How to compare the elements of NSArray in NSMutableDictionary?

Question

My NSMutableDictionary contains four NSArrays with their respective keys. These NSArrays are of size 2 and contain 2D coordinates. I want to get the most common coordinate among them. For example, If a coordinate is common to three arrays, it would be my first choice. How can I find that any coordinate is common to at least two arrays?

Answer 1

Basically you want to find the pair of coordinates that has max occurences. So you can create an array of all coordinates and find its mode.

    NSMutableArray *allCoordinates = [NSMutableArray new];
    [dictionary enumerateKeysAndObjectsUsingBlock:^(id key, id obj, BOOL *stop) {
    if ([key isEqualToString:@"arrayKey1"] || [key isEqualToString:@"arrayKey2"]) {
        NSArray *coordinates = (NSArray *)obj;
        [coordinates enumerateObjectsUsingBlock:^(id obj, NSUInteger idx, BOOL *stop) {
            [allCoordinates addObject:coordinates];
        }];
    }
    }];

Now, U need to write a custom method to find mode of an array of coordinates (with an additional condition of frequency being >=3).

### Input data
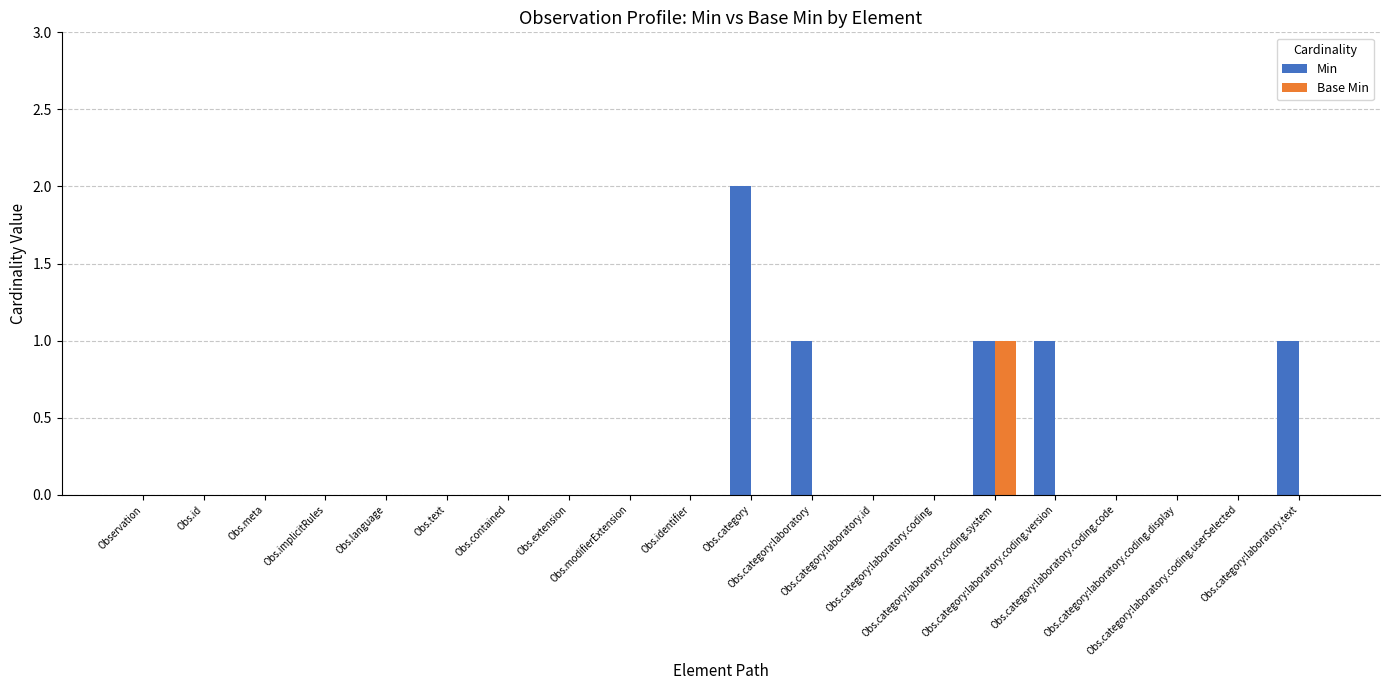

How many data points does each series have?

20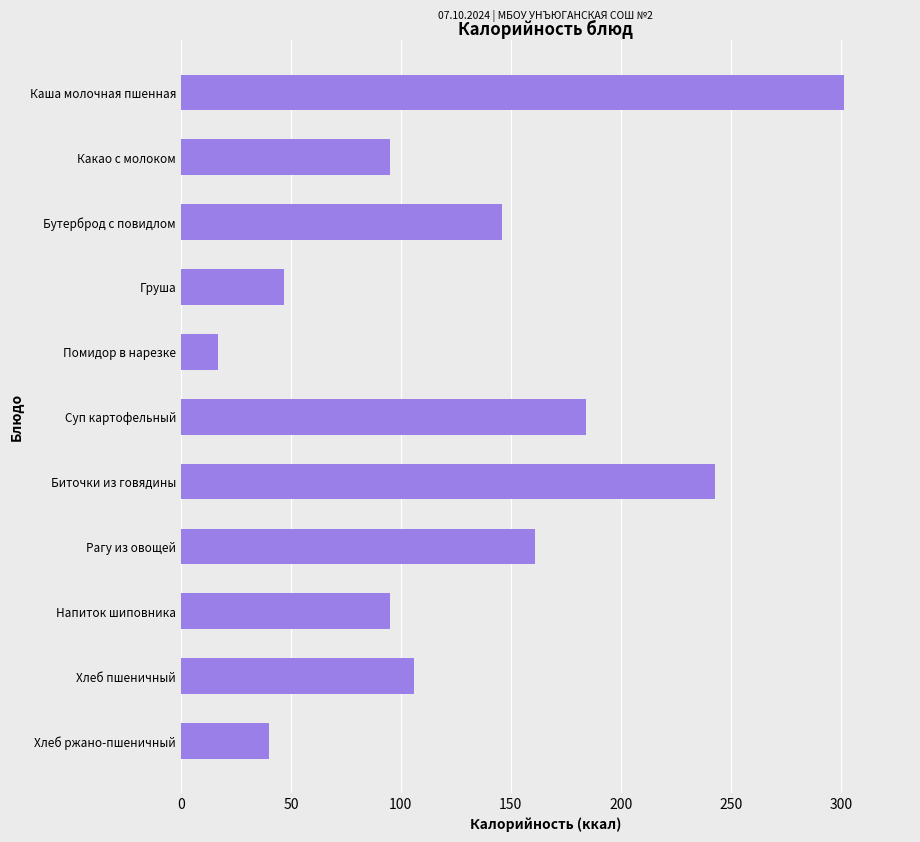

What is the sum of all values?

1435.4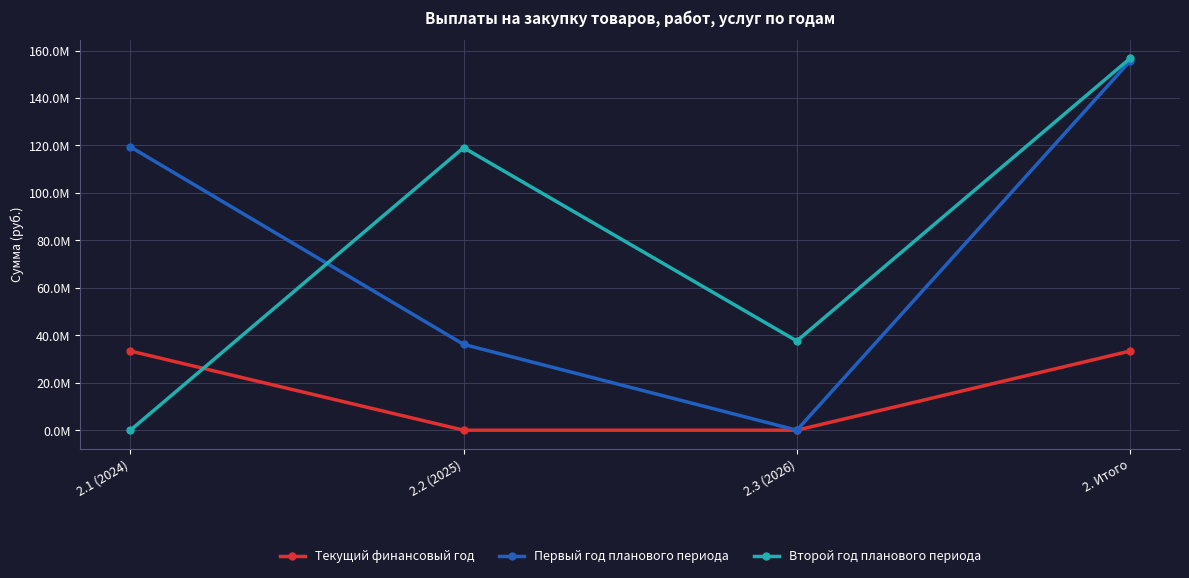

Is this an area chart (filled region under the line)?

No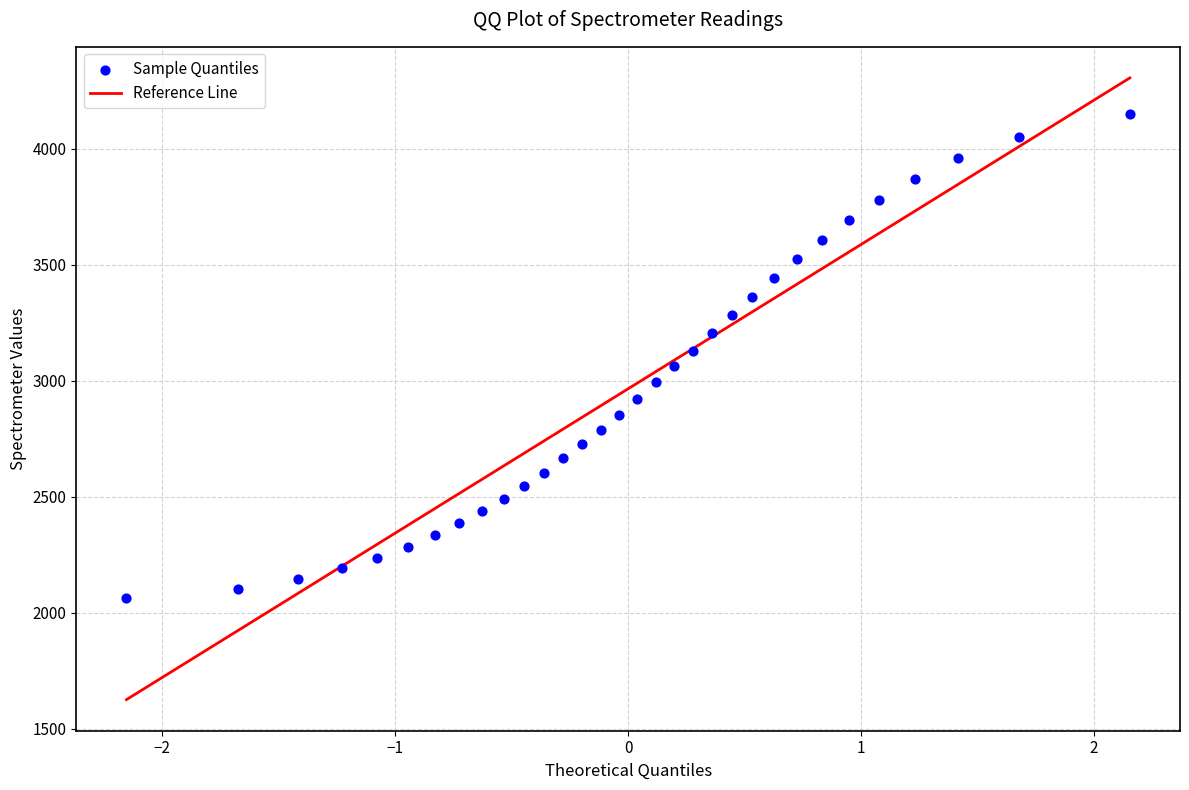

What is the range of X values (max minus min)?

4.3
==
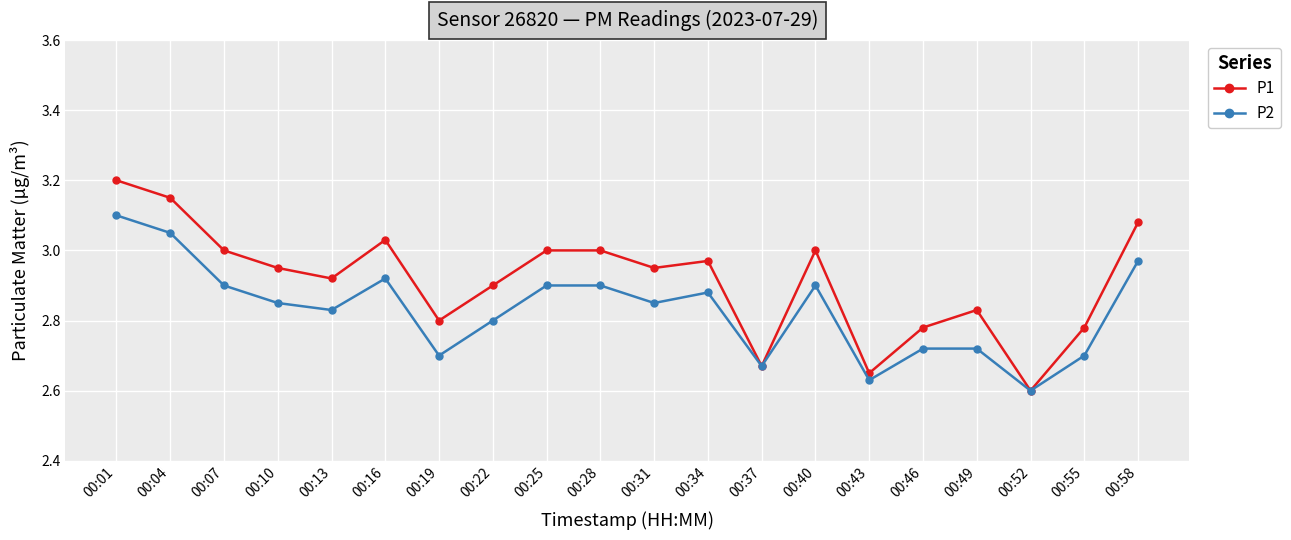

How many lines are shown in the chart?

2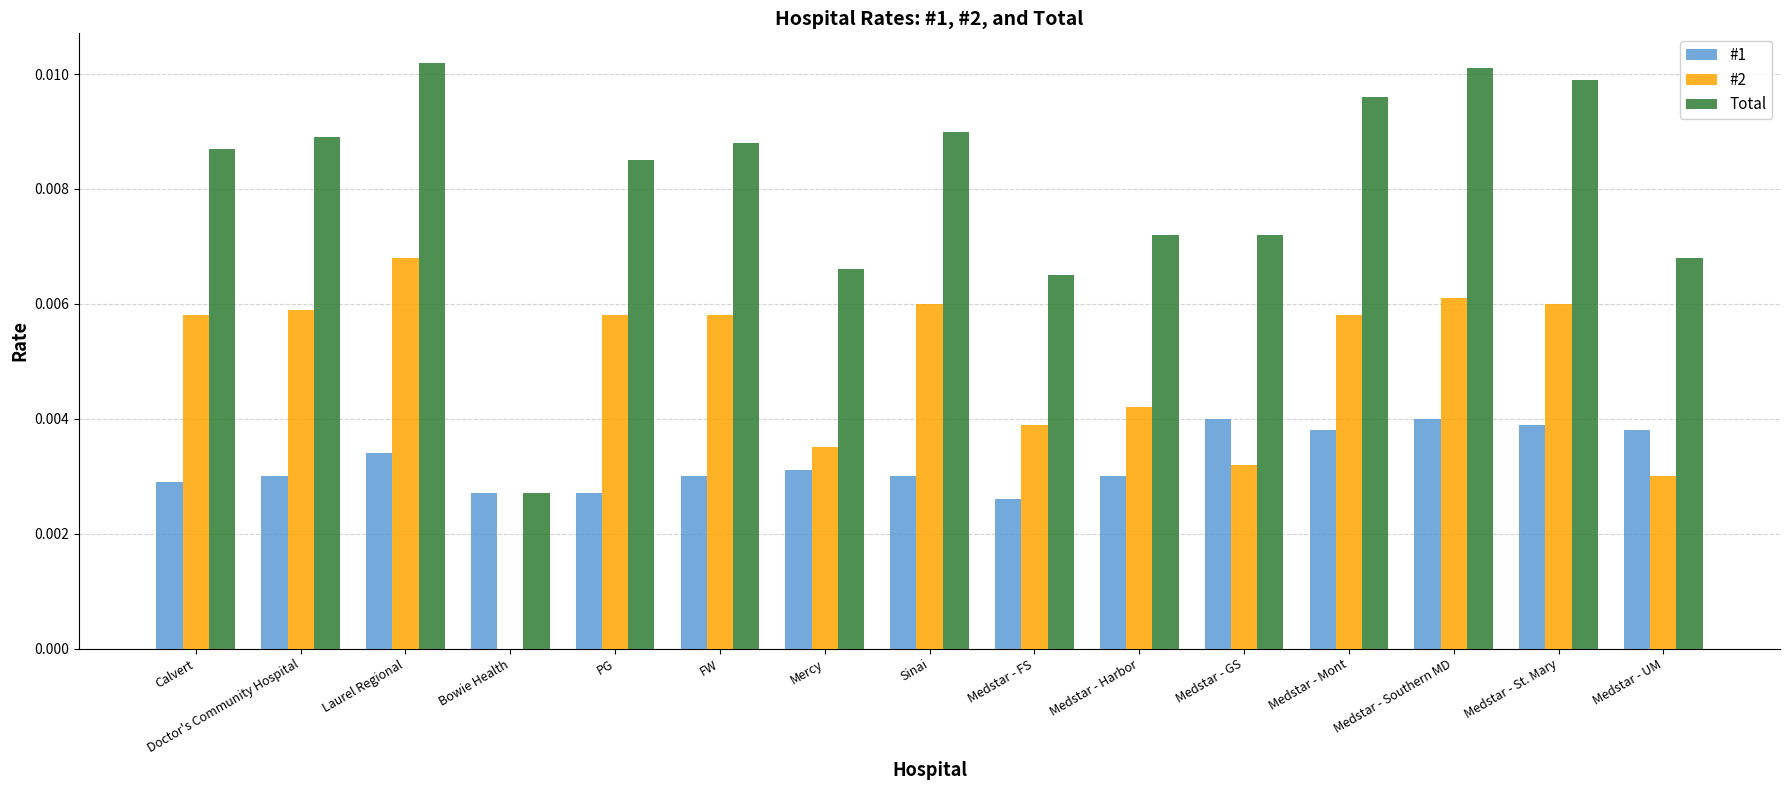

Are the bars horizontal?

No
==
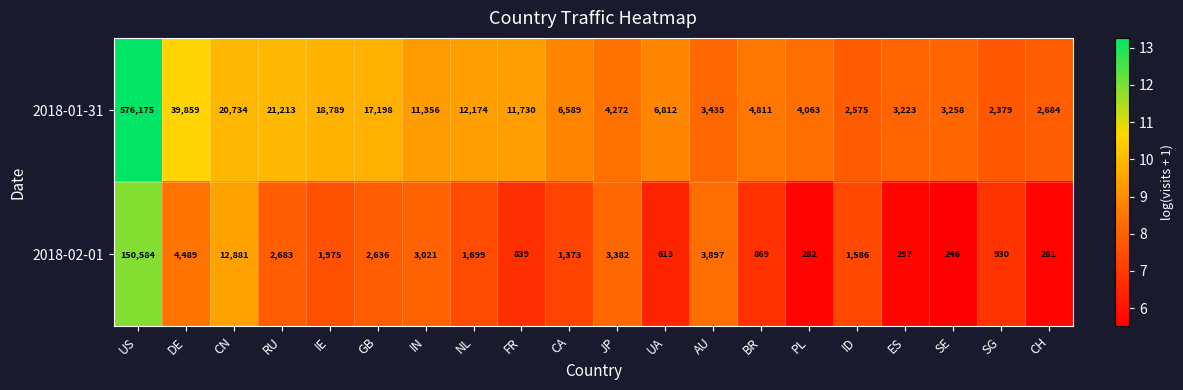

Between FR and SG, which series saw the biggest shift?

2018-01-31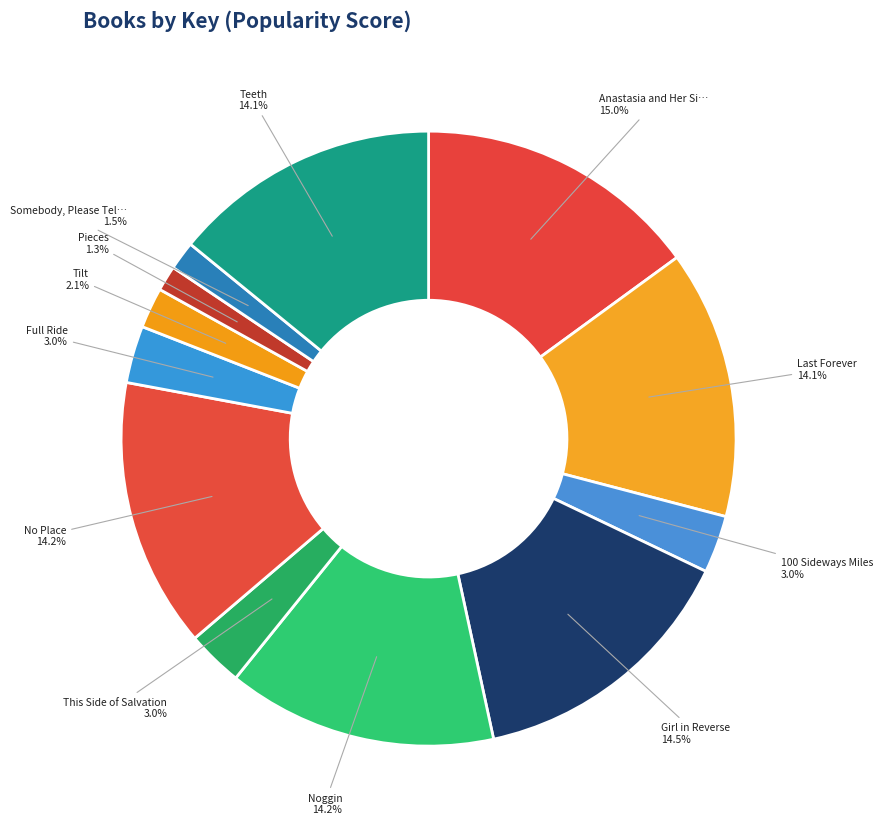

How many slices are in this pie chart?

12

### Tasks
1 – Transcribe the NSMutableDictionary thread from "How to compare" up to and including "least two arrays?".
2 – Answer these questions using the thread on comparing NSArray elements in an NSMutableDictionary:
(a) How many NSArrays does the dictionary in the question contain?
(b) What size are those arrays?
(c) What is the name of the NSMutableArray created in the answer's code?
3 – Resume the thread on comparing NSArray elements in an NSMutableDictionary, picking up right after its final sentence.

### Answers to this exercise
1 –
How to compare the elements of NSArray in NSMutableDictionary?

Question

My NSMutableDictionary contains four NSArrays with their respective keys. These NSArrays are of size 2 and contain 2D coordinates. I want to get the most common coordinate among them. For example, If a coordinate is common to three arrays, it would be my first choice. How can I find that any coordinate is common to at least two arrays?

2 –
(a) Four.
(b) Size 2.
(c) allCoordinates.

3 –
Answer 2

Here is some code that should work, using NSCountedSet.
In a few words: I use a NSCountedSet that will work as a NSSet keeping also the numbers of occurrences (duplicates times).
Then, I create a NSArray sorting the values descending according to the number of occurrences.
I wrote explicitly the "count1/count2" comparison in case you want to apply a different value if the number of occurrences is the same.

NSDictionary *allData = @{@"Key1: %@":@[@(0.0), @(0.1)],
                          @"Key2: %@":@[@(0.1), @(0.1)],
                          @"Key3: %@":@[@(0.2), @(0.1)],
                          @"Key4: %@":@[@(0.1), @(0.1)]};

NSCountedSet *countedSet = [[NSCountedSet alloc] initWithArray:[allData allValues]];

for (NSArray *array in countedSet)
    NSLog(@"For %@ counted %@ time(s)", array, @([countedSet countForObject:array]));

NSArray *sortedCountedSetArray = [[countedSet allObjects] sortedArrayUsingComparator:^NSComparisonResult(id obj1, id obj2)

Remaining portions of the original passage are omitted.